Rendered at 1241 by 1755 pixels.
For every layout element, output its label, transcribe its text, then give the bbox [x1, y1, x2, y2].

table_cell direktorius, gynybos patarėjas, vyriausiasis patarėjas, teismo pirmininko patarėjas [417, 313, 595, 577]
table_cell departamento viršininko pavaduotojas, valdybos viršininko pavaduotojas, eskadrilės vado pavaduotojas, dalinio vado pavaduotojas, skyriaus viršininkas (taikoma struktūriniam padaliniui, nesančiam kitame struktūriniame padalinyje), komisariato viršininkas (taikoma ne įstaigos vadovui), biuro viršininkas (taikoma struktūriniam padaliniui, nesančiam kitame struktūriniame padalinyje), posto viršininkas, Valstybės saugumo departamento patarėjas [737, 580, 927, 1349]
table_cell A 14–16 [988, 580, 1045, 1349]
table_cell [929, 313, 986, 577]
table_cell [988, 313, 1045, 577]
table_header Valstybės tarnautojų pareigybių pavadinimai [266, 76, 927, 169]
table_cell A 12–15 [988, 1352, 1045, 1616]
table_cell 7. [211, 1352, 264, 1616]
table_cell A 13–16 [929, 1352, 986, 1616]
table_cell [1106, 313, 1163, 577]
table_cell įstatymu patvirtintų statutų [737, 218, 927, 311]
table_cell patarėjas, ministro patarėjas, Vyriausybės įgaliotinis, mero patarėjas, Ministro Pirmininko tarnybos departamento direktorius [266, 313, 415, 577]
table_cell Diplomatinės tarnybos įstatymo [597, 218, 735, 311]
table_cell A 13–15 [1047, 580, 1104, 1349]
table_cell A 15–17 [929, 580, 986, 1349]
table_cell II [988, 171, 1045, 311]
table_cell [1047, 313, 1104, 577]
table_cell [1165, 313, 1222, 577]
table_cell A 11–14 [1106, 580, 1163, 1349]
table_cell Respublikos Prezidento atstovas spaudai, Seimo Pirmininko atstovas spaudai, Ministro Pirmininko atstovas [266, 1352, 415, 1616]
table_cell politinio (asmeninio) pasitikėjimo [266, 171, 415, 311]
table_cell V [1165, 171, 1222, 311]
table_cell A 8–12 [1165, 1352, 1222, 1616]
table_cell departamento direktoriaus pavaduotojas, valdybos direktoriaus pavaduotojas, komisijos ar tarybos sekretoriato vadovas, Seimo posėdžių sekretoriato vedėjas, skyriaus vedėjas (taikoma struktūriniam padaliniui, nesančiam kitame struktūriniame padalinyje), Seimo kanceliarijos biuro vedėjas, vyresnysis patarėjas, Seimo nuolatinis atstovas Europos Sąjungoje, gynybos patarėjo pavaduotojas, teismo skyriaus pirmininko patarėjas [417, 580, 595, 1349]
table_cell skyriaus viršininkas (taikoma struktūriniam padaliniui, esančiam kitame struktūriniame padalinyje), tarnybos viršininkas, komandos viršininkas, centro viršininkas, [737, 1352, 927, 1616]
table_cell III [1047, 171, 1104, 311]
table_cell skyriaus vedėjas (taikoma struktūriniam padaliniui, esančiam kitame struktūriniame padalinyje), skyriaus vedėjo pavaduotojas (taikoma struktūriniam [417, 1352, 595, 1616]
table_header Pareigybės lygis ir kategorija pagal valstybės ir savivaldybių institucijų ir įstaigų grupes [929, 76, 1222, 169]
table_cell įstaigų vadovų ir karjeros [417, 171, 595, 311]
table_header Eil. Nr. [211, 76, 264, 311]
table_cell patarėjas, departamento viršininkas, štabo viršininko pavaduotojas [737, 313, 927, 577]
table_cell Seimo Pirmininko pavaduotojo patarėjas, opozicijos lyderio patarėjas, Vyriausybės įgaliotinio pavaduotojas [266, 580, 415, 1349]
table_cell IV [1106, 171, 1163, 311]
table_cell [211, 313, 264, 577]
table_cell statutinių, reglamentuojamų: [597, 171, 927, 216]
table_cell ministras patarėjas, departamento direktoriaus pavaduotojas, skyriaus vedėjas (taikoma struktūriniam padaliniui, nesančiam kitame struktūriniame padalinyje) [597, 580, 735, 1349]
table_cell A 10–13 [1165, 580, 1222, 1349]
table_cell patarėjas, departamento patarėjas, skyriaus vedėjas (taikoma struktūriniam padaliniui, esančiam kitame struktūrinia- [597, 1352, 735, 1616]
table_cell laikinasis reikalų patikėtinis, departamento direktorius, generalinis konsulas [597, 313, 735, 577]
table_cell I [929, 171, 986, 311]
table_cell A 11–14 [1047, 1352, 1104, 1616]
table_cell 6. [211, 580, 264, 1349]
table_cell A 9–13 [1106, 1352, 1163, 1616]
————————
Reproduce all of the rows above, character for character.

Rendered at 1241 by 1755 pixels.
For every layout element, output its label, transcribe its text, then give the bbox [x1, y1, x2, y2].

table_cell direktorius, gynybos patarėjas, vyriausiasis patarėjas, teismo pirmininko patarėjas [417, 313, 595, 577]
table_cell departamento viršininko pavaduotojas, valdybos viršininko pavaduotojas, eskadrilės vado pavaduotojas, dalinio vado pavaduotojas, skyriaus viršininkas (taikoma struktūriniam padaliniui, nesančiam kitame struktūriniame padalinyje), komisariato viršininkas (taikoma ne įstaigos vadovui), biuro viršininkas (taikoma struktūriniam padaliniui, nesančiam kitame struktūriniame padalinyje), posto viršininkas, Valstybės saugumo departamento patarėjas [737, 580, 927, 1349]
table_cell A 14–16 [988, 580, 1045, 1349]
table_cell [929, 313, 986, 577]
table_cell [988, 313, 1045, 577]
table_header Valstybės tarnautojų pareigybių pavadinimai [266, 76, 927, 169]
table_cell A 12–15 [988, 1352, 1045, 1616]
table_cell 7. [211, 1352, 264, 1616]
table_cell A 13–16 [929, 1352, 986, 1616]
table_cell [1106, 313, 1163, 577]
table_cell įstatymu patvirtintų statutų [737, 218, 927, 311]
table_cell patarėjas, ministro patarėjas, Vyriausybės įgaliotinis, mero patarėjas, Ministro Pirmininko tarnybos departamento direktorius [266, 313, 415, 577]
table_cell Diplomatinės tarnybos įstatymo [597, 218, 735, 311]
table_cell A 13–15 [1047, 580, 1104, 1349]
table_cell A 15–17 [929, 580, 986, 1349]
table_cell II [988, 171, 1045, 311]
table_cell [1047, 313, 1104, 577]
table_cell [1165, 313, 1222, 577]
table_cell A 11–14 [1106, 580, 1163, 1349]
table_cell Respublikos Prezidento atstovas spaudai, Seimo Pirmininko atstovas spaudai, Ministro Pirmininko atstovas [266, 1352, 415, 1616]
table_cell politinio (asmeninio) pasitikėjimo [266, 171, 415, 311]
table_cell V [1165, 171, 1222, 311]
table_cell A 8–12 [1165, 1352, 1222, 1616]
table_cell departamento direktoriaus pavaduotojas, valdybos direktoriaus pavaduotojas, komisijos ar tarybos sekretoriato vadovas, Seimo posėdžių sekretoriato vedėjas, skyriaus vedėjas (taikoma struktūriniam padaliniui, nesančiam kitame struktūriniame padalinyje), Seimo kanceliarijos biuro vedėjas, vyresnysis patarėjas, Seimo nuolatinis atstovas Europos Sąjungoje, gynybos patarėjo pavaduotojas, teismo skyriaus pirmininko patarėjas [417, 580, 595, 1349]
table_cell skyriaus viršininkas (taikoma struktūriniam padaliniui, esančiam kitame struktūriniame padalinyje), tarnybos viršininkas, komandos viršininkas, centro viršininkas, [737, 1352, 927, 1616]
table_cell III [1047, 171, 1104, 311]
table_cell skyriaus vedėjas (taikoma struktūriniam padaliniui, esančiam kitame struktūriniame padalinyje), skyriaus vedėjo pavaduotojas (taikoma struktūriniam [417, 1352, 595, 1616]
table_header Pareigybės lygis ir kategorija pagal valstybės ir savivaldybių institucijų ir įstaigų grupes [929, 76, 1222, 169]
table_cell įstaigų vadovų ir karjeros [417, 171, 595, 311]
table_header Eil. Nr. [211, 76, 264, 311]
table_cell patarėjas, departamento viršininkas, štabo viršininko pavaduotojas [737, 313, 927, 577]
table_cell Seimo Pirmininko pavaduotojo patarėjas, opozicijos lyderio patarėjas, Vyriausybės įgaliotinio pavaduotojas [266, 580, 415, 1349]
table_cell IV [1106, 171, 1163, 311]
table_cell [211, 313, 264, 577]
table_cell statutinių, reglamentuojamų: [597, 171, 927, 216]
table_cell ministras patarėjas, departamento direktoriaus pavaduotojas, skyriaus vedėjas (taikoma struktūriniam padaliniui, nesančiam kitame struktūriniame padalinyje) [597, 580, 735, 1349]
table_cell A 10–13 [1165, 580, 1222, 1349]
table_cell patarėjas, departamento patarėjas, skyriaus vedėjas (taikoma struktūriniam padaliniui, esančiam kitame struktūrinia- [597, 1352, 735, 1616]
table_cell laikinasis reikalų patikėtinis, departamento direktorius, generalinis konsulas [597, 313, 735, 577]
table_cell I [929, 171, 986, 311]
table_cell A 11–14 [1047, 1352, 1104, 1616]
table_cell 6. [211, 580, 264, 1349]
table_cell A 9–13 [1106, 1352, 1163, 1616]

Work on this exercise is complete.